L’épisode de la vie de David vient d’ailleurs l’illustrer. En épargnant son ennemi, il devient le modèle de l’Israélite fidèle. La loi ancienne disait déjà : « Aime ton prochain comme toi-même » (Lévitique 19, 18). Le vieux Tobie conseille à son fils: « Ce que tu n’aimes pas toi-même, ne le fais à personne d’autre » (Tobie 4, 15). Mais Jésus va plus loin encore que ces recommandations. Aimer, ce n’est pas seulement s’abstenir de faire du tort à son adversaire, comme David nous en donne l’exemple, c’est répondre au mal par le bien, même s’il n’y a pas de réciprocité.

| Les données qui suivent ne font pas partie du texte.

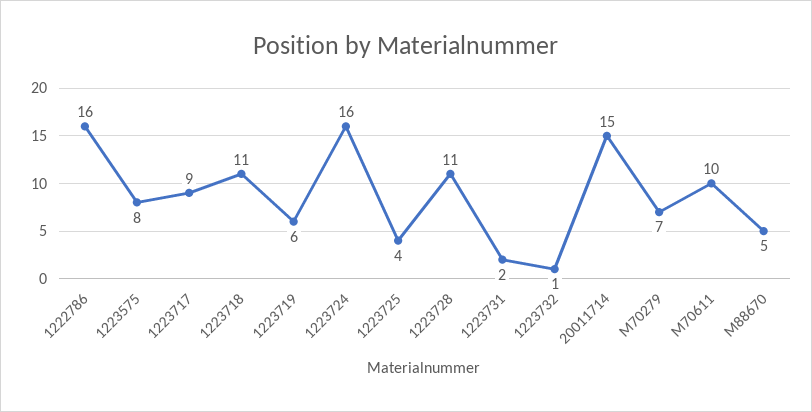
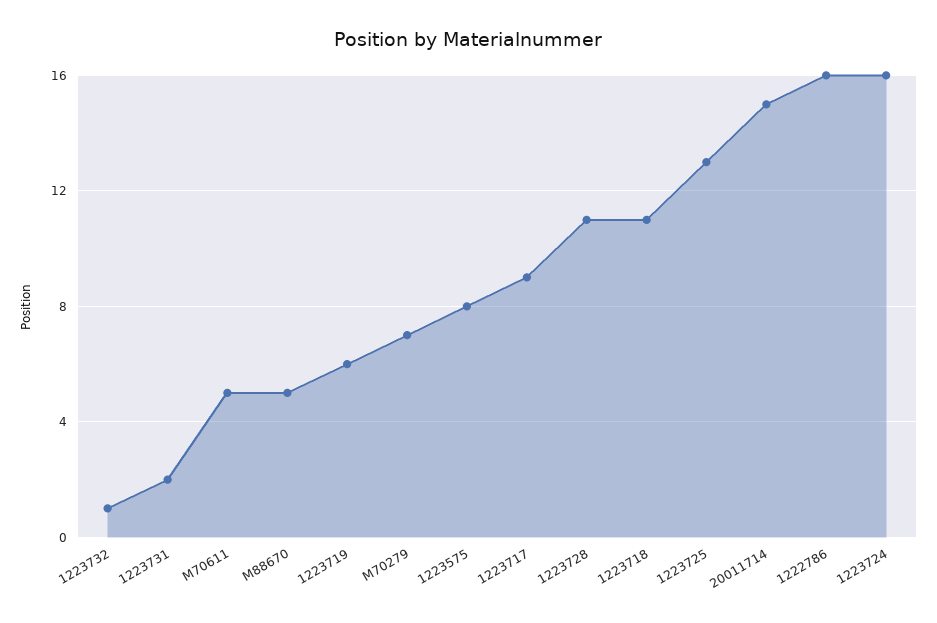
  {
    "1222786": 16,
    "1223575": 8,
    "1223717": 9,
    "1223718": 11,
    "1223719": 6,
    "1223724": 16,
-   "1223725": 4,
+   "1223725": 13,
    "1223728": 11,
    "1223731": 2,
    "1223732": 1,
    "20011714": 15,
    "M70279": 7,
-   "M70611": 10,
+   "M70611": 5,
    "M88670": 5
  }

Tout est gratuit, sans espoir de compensation, de récompense ou de gratitude. C’est énorme, nous le sentons bien. Cela dépasse nos forces humaines. Il est déjà bien difficile d’aimer vraiment ceux qui nous aiment, alors étendre cet amour à l’extrême, jusqu’à l’ennemi, voilà qui est à l’opposé de nos réactions spontanées.

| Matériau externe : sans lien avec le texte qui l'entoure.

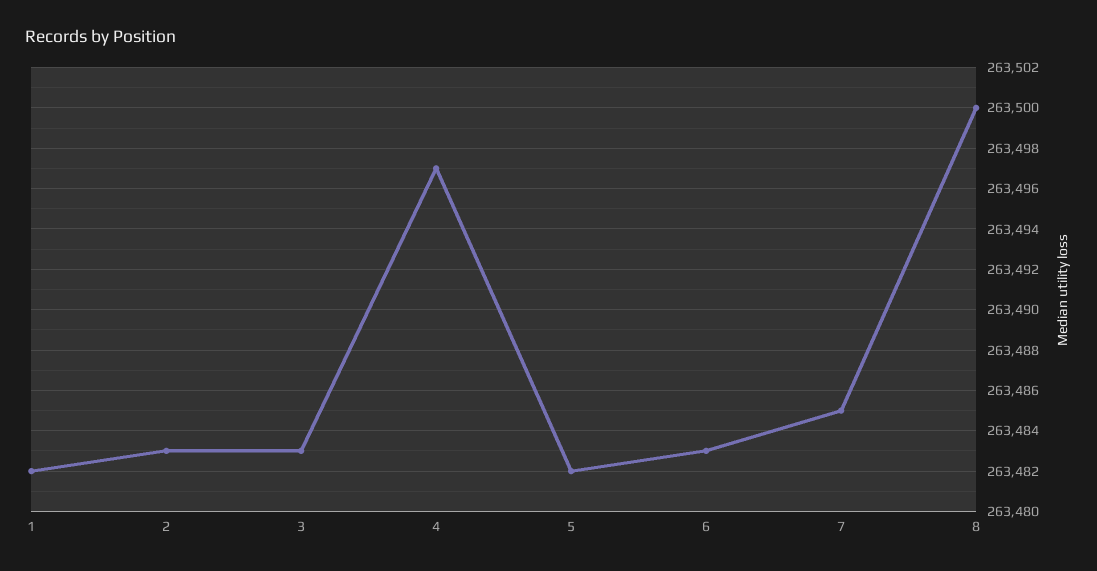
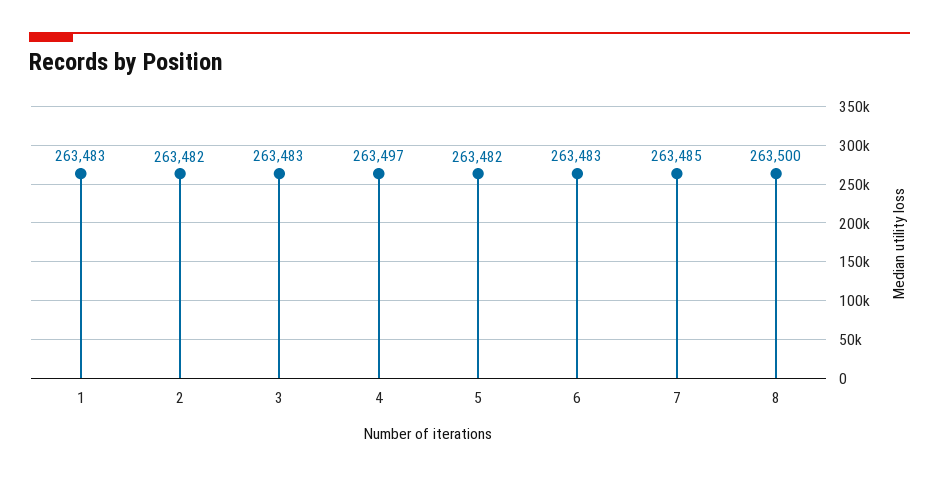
  {
-   "1": 263482,
+   "1": 263483,
-   "2": 263483,
+   "2": 263482,
    "3": 263483,
    "4": 263497,
    "5": 263482,
    "6": 263483,
    "7": 263485,
    "8": 263500
  }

Ces hommes qui osent laisser la vie sauve à l’ennemi, qui osent présenter l’autre joue, il y en a. Mais la plupart du temps, nous savons comment ils finissent. Du Mahâtma Gandhi à Martin Luther King, elle est longue la liste de ces gêneurs qu’on assassine, comme Jésus. Et pourtant, d’autres hommes prennent la relève. Pour briser le cercle infernal de la violence, des représailles et des contre-représailles, de la vengeance et du bouc émissaire. « A votre capacité d’infliger la souffrance, nous opposerons notre capacité d’endurer la souffrance », disait Martin Luther King. C’est Dieu qui inspire de telles attitudes, qu’on le prie en hindi ou en anglais, en latin ou en grec, en arabe ou en hébreu, en lingala ou en swahili, en français ou en flamand, en serbe ou en croate, en chinois ou en nippon.. « Faites-nous tout ce que vous voulez, nous continuerons à vous aimer », ajoutait le pasteur baptiste américain.

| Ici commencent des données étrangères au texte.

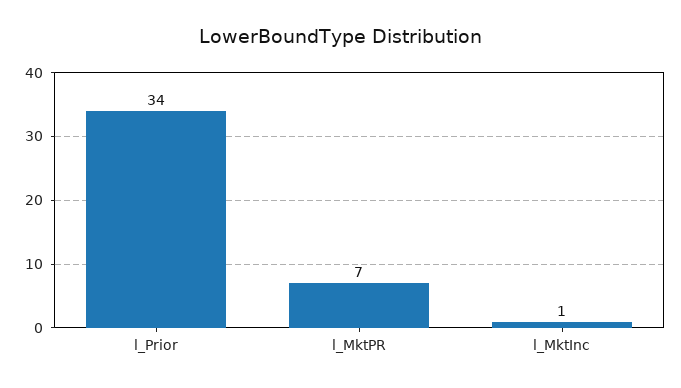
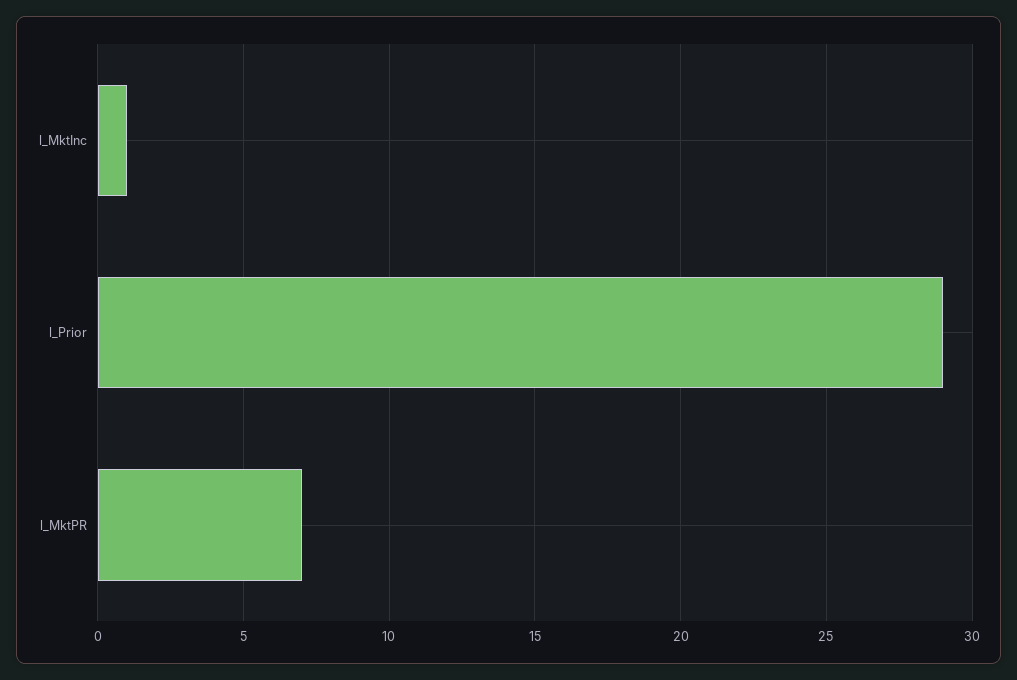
  {
-   "l_Prior": 34,
+   "l_Prior": 29,
    "l_MktPR": 7,
    "l_MktInc": 1
  }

Eh bien, commençons dès maintenant, avec l’aide de Dieu. Nous avons tous des motifs de guerre froide. Nous sommes tous sujets de critiques, de malveillances et de calomnies. Jetons un regard courageux sur nos relatons de voisinage et de travail, sur les conflits d’héritage et d’alliance au sein même de nos familles. La solution évangélique est nette. Il faut répondre par le bien (ce qui ne veut pas dire par de l'affectif ou de l'émotionnel).;Il ne suffit pas de détruire les germes de rancune ni d’effacer tout esprit de vengeance. Ce que Dieu attend de nous, c’est la prière sereine, le décision du premier pas quand l’autre est figé dans son immobilité. Ce qu'il attend de nous, c'est que Le laissions aimer à travers nous comme Lui même nous aime sans cesse à l'infini. « Soyez parfaits comme votre Père est parfait » (Matthieu 5, 48).